■ Goal of the exercise ■
In the material below, find the line that contains "immunohistochemistry (IHC) image" and the line that contains "cells in human", then write out exactly those two lines and everything between them.
──────
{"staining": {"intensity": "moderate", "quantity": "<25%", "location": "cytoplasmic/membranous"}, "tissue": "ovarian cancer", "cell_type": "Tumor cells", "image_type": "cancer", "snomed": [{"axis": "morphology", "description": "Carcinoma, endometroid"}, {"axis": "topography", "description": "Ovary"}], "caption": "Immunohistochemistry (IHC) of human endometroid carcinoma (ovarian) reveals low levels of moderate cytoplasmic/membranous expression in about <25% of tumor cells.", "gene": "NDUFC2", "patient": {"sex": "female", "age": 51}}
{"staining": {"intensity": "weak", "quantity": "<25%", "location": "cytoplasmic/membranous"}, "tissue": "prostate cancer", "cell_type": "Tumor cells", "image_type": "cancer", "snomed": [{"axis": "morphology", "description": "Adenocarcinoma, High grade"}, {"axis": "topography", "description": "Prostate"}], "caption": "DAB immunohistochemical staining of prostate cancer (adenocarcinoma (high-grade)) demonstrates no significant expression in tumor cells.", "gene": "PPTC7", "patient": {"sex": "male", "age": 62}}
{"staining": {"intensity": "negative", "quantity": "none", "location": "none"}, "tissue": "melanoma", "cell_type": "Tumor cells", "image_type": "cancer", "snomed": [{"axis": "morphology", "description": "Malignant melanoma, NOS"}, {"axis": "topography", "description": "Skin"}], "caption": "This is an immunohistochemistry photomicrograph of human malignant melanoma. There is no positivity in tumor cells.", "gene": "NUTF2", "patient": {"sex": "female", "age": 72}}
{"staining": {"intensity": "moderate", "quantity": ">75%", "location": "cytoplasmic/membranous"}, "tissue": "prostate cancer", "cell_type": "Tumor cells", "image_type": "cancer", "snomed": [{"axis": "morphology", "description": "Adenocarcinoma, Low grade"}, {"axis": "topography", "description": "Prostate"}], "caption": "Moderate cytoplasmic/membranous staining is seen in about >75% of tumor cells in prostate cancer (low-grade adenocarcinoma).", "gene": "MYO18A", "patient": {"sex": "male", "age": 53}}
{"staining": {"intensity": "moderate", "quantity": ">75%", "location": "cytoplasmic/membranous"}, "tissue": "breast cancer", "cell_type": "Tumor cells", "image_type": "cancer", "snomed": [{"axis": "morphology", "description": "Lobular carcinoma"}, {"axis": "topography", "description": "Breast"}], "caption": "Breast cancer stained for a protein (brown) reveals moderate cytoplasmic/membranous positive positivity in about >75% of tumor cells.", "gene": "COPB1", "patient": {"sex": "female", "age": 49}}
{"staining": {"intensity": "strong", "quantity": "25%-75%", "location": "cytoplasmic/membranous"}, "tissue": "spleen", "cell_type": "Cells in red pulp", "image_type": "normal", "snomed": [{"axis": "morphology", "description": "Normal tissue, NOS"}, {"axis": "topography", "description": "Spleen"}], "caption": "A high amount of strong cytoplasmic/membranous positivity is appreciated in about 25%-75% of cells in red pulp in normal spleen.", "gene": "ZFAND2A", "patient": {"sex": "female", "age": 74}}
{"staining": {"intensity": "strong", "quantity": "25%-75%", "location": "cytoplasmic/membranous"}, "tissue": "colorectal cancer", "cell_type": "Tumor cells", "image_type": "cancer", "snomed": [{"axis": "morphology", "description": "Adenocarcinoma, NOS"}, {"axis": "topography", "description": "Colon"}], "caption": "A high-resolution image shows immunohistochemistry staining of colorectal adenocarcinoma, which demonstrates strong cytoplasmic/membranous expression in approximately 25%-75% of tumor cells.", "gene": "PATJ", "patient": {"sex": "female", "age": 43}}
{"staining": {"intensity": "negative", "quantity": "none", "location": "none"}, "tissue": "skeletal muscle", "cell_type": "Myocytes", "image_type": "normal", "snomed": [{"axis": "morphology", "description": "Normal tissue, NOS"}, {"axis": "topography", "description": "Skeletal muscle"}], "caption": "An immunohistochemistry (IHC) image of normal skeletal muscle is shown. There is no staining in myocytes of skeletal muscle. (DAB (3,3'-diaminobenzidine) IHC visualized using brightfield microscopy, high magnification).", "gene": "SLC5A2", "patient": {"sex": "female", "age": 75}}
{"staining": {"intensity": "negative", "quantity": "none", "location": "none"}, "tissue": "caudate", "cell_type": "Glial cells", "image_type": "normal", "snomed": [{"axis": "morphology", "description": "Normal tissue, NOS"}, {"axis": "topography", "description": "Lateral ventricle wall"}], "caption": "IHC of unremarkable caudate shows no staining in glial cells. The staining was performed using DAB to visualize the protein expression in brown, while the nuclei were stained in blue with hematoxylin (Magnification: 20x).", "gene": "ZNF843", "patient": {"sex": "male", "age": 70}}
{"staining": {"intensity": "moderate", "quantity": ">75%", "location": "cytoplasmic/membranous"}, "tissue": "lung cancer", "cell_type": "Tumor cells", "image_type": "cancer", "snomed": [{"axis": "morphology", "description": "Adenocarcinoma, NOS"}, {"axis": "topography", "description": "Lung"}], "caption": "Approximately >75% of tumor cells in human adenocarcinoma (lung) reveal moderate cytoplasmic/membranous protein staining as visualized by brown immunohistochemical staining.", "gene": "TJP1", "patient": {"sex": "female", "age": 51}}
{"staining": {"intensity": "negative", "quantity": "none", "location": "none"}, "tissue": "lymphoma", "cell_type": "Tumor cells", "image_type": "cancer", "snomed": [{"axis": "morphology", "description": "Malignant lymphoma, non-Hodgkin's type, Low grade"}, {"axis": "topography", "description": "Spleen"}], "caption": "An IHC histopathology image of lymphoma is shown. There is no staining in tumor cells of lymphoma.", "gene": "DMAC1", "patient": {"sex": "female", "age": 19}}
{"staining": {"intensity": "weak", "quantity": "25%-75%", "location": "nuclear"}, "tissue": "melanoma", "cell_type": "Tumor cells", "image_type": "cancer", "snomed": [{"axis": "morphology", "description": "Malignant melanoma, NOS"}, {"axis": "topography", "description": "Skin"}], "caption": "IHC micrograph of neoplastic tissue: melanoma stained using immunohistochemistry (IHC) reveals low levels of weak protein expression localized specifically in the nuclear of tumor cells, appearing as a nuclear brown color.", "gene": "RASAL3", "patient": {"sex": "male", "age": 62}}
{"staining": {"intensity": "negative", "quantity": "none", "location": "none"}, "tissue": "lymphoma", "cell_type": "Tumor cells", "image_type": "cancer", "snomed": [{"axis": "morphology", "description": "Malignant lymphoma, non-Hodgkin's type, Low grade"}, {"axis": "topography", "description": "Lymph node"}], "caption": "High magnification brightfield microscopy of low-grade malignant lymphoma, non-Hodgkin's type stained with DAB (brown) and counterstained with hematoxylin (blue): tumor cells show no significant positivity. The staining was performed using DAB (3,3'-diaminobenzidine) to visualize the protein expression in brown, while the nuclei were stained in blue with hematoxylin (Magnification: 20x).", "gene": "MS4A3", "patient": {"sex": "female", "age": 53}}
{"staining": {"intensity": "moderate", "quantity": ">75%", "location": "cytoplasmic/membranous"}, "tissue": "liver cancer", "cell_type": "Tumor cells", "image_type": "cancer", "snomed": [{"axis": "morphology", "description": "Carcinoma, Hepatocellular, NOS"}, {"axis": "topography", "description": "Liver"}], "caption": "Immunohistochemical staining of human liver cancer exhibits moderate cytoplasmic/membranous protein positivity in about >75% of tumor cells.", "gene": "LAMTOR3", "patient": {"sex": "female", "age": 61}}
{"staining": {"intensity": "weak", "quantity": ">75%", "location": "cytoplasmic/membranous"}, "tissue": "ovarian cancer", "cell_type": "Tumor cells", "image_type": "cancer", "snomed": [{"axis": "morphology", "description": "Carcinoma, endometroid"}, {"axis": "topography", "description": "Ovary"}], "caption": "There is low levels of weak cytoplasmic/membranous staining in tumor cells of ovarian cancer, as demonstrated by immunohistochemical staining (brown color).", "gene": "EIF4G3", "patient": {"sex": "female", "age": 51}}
──────
■ Output below ■
{"staining": {"intensity": "negative", "quantity": "none", "location": "none"}, "tissue": "skeletal muscle", "cell_type": "Myocytes", "image_type": "normal", "snomed": [{"axis": "morphology", "description": "Normal tissue, NOS"}, {"axis": "topography", "description": "Skeletal muscle"}], "caption": "An immunohistochemistry (IHC) image of normal skeletal muscle is shown. There is no staining in myocytes of skeletal muscle. (DAB (3,3'-diaminobenzidine) IHC visualized using brightfield microscopy, high magnification).", "gene": "SLC5A2", "patient": {"sex": "female", "age": 75}}
{"staining": {"intensity": "negative", "quantity": "none", "location": "none"}, "tissue": "caudate", "cell_type": "Glial cells", "image_type": "normal", "snomed": [{"axis": "morphology", "description": "Normal tissue, NOS"}, {"axis": "topography", "description": "Lateral ventricle wall"}], "caption": "IHC of unremarkable caudate shows no staining in glial cells. The staining was performed using DAB to visualize the protein expression in brown, while the nuclei were stained in blue with hematoxylin (Magnification: 20x).", "gene": "ZNF843", "patient": {"sex": "male", "age": 70}}
{"staining": {"intensity": "moderate", "quantity": ">75%", "location": "cytoplasmic/membranous"}, "tissue": "lung cancer", "cell_type": "Tumor cells", "image_type": "cancer", "snomed": [{"axis": "morphology", "description": "Adenocarcinoma, NOS"}, {"axis": "topography", "description": "Lung"}], "caption": "Approximately >75% of tumor cells in human adenocarcinoma (lung) reveal moderate cytoplasmic/membranous protein staining as visualized by brown immunohistochemical staining.", "gene": "TJP1", "patient": {"sex": "female", "age": 51}}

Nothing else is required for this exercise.